Home loan interest
Due to the increase in the Yebank, interest rates for variable construction financing rose from three to six percent. Better to fix the variable interest rates now? To annoy real estate buyers with variable interest rates, the current development increases the price of construction costs. Who used a variable loan between 2009 and 2010, should check whether it is meaningful for a rescheduling in a fixed-rate loan, advises Manly Fred of Construction loan mediator Enderlein. Especially debtors who have to rule out a further price increase of their credit load should equip at least part of the loan amount with a classic fixed rate loan.

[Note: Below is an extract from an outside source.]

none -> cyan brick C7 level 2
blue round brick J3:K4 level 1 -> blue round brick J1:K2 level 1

The question of how quickly variably the variable credits can rise in price had to test real estate buyers between 2005 and 2007. Within two years, the so-called Yebank interest rate increased from two to five percentages. It serves as the reference rate for the variable bonds of The interest rates for variable mortgage lending rose from three to six percentage points with the rise in the euro.
In the next few years, a similar scenario is quite possible again if the economic situation prevails even when traveling outside Germany, says Hlscher. There are two options for action If you took a variable loan of less than two percentage points in 2010, you will already have to raise around 0.5 percentage points today. Every three or six years, the conditions for variable mortgage lending to the Yebank will be improved.
Repay your loan
You can either repay your loan in any amount you want â € “only those who benefit from this opportunity and above average clears, really scores on the variance of interest rates, explains Hlscher.” Who but the eradication flexibility does not use and only slightly erases, In the view of the financial experts, this should consider the second possibility of debt restructuring to pull the variable credit line back into a fixed rate loan.

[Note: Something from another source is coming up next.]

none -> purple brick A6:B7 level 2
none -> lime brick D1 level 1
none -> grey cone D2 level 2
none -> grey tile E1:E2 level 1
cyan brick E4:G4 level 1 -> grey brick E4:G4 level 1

This would increase the interest burden, but debtors would then face further rate hikes and thus unpredictable cost increases. Fixed-interest loans under 10-year fixed-interest loans still have a borrowing rate of less than four percentage points, for example at 3.67 percentage points at MetLoan, 3.69 percentage points at Sparda Bank Nürnberg or direct insurers Europe and DTW. Real estate financing with 3.74 percentage points each.

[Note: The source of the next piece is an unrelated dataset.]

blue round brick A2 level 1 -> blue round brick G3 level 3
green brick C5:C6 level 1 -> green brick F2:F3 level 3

In particular, entrepreneurs or certain specialist groups, such as physicians with high fluctuating incomes, could save immense interest rates with flexible loans. Especially if they use the interest rate saving program against a fixed rate loan transaction for a higher repayment. Part of the loan is paid by over as fixed loan, the other by over as floating rate loan.
For example, debtors can cut in half by low Yebank interest rates and high repayment flexibility and, secondly, by the interest rate risk of the fixed-interest loan.